There may be a couple of bright spots for the UK as trade agreements have been signed off with Singapore (details are here) and with Vietnam (details here) both agreements should boost UK exports to these markets. However, combined they add a middle-class consumer base of just 20 million against the ASEAN total of about 490 million. Clearly, a great deal of work still needs to be done to project UK exports and trade into the bulk of the ASEAN market.
With total UK export values of roughly £15 billion to ASEAN, this equates to a weighted score of each middle-class ASEAN consumer spending about £30 a year on British products.
UK-India
India of course has a special historic place within British culture. However, British exports have also been in decline in what is a growing market.
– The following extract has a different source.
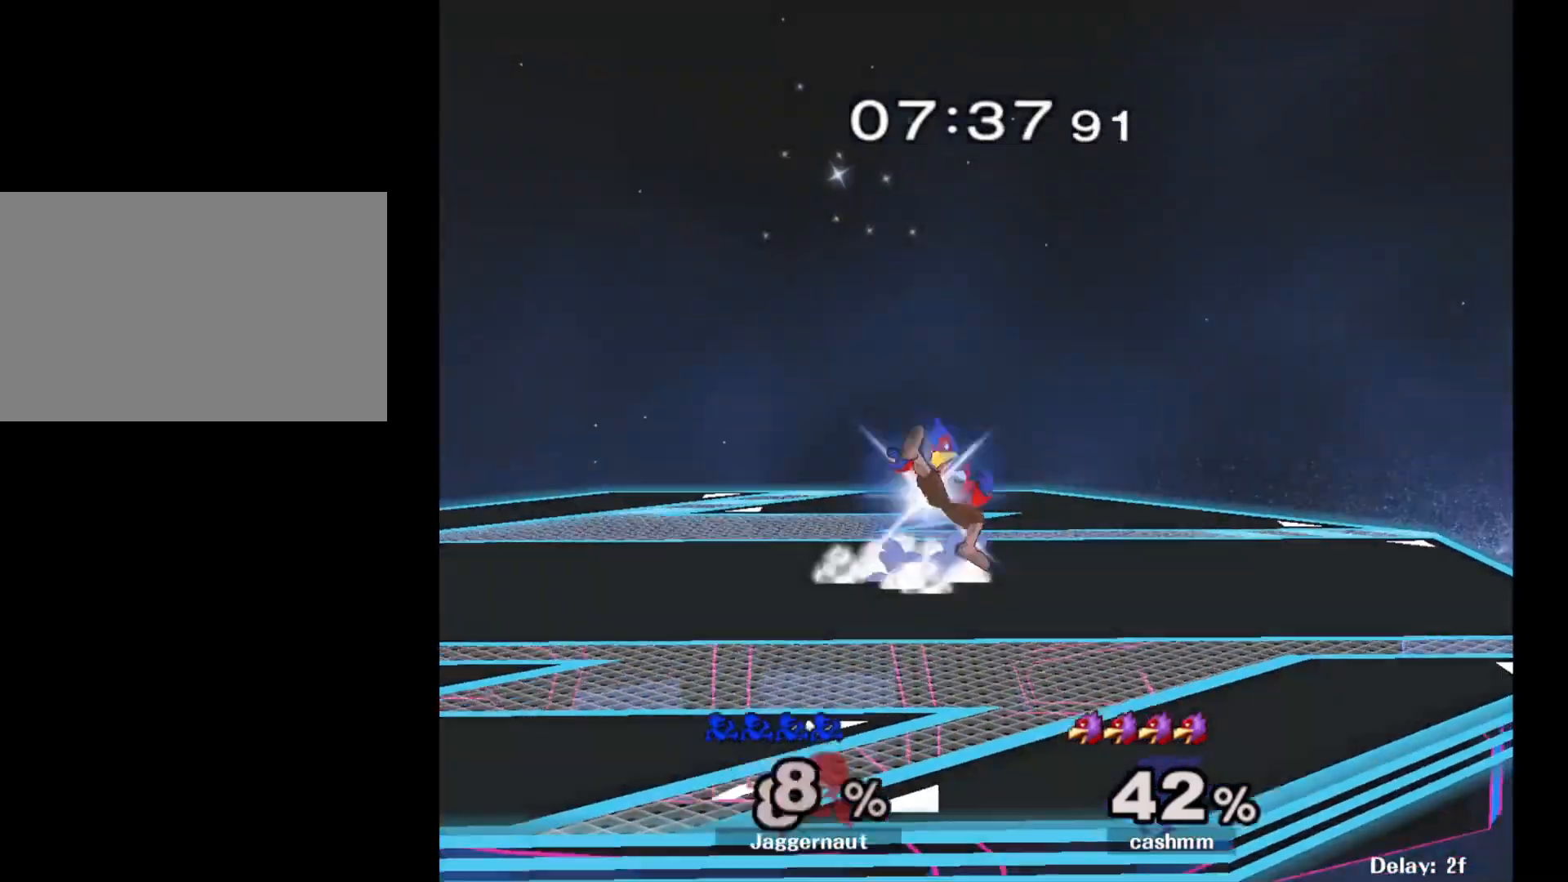
{"buttons": [], "left_stick": "right", "right_stick": "center", "events": [[117, "left_stick", "center"], [367, "left_stick", "right"], [433, "R1", "up"]]}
In 2011 the UK exported £65 billion of goods and services to India, that has steadily diminished and accounted for £29 billion in 2020. The UK is negotiating a trade deal, with the UK-India economic and financial dialogue now underway. Details of that can be seen here. Nevertheless the UK has a lot of ground to catch up with to regain the market share it has lost in the past decade. In contrast, German exports, while also showing a decline from 2011, have been recovering since 2017.
It should also be noted that in the past decade, Indian GDP has averaged 6% annual increases during the same period that British exports have declined. India’s per capita income has also increased 80% in the same time period.
An inherent issue with India however is the strong opposition by Indian corporates to allow any meaningful domestic competition within the Indian market from foreign competition. A hugely powerful political, increasingly pro-Hindu faction within India does not want to see any concessions given or relaxed over their control of Indian consumer choices. This is the primary reason why India failed to join the RCEP agreement, pulling out at the last moment after huge pressure was inflicted on the government to withdraw. The UK may intend to have a free trade agreement with India and will again be looking to talk the potential up; but the hard reality is that obtaining anything truly meaningful will be extremely unlikely.
India’s middle class consumer base is estimated at about 400 million meaning that at current UK export levels, Indian middle-class consumers purchase an estimated £72 per head of UK exports per annum.
UK-CPTPP
The UK is currently in discussions to join the Comprehensive and Progressive Agreement for Trans-Pacific Partnership (CPTPP), an Asia-Pacific trade alliance that includes Japan, Brunei, Malaysia, Singapore and Vietnam in Asia, Australia and New Zealand, Canada, and Mexico in North America together with Chile and Peru in South America. Six of these countries are members of the British Commonwealth and three of them retain the British Sovereign on their national currency. Our opinion is that this is likely to manifest itself as an agreement sometime late 2022 or during 2023.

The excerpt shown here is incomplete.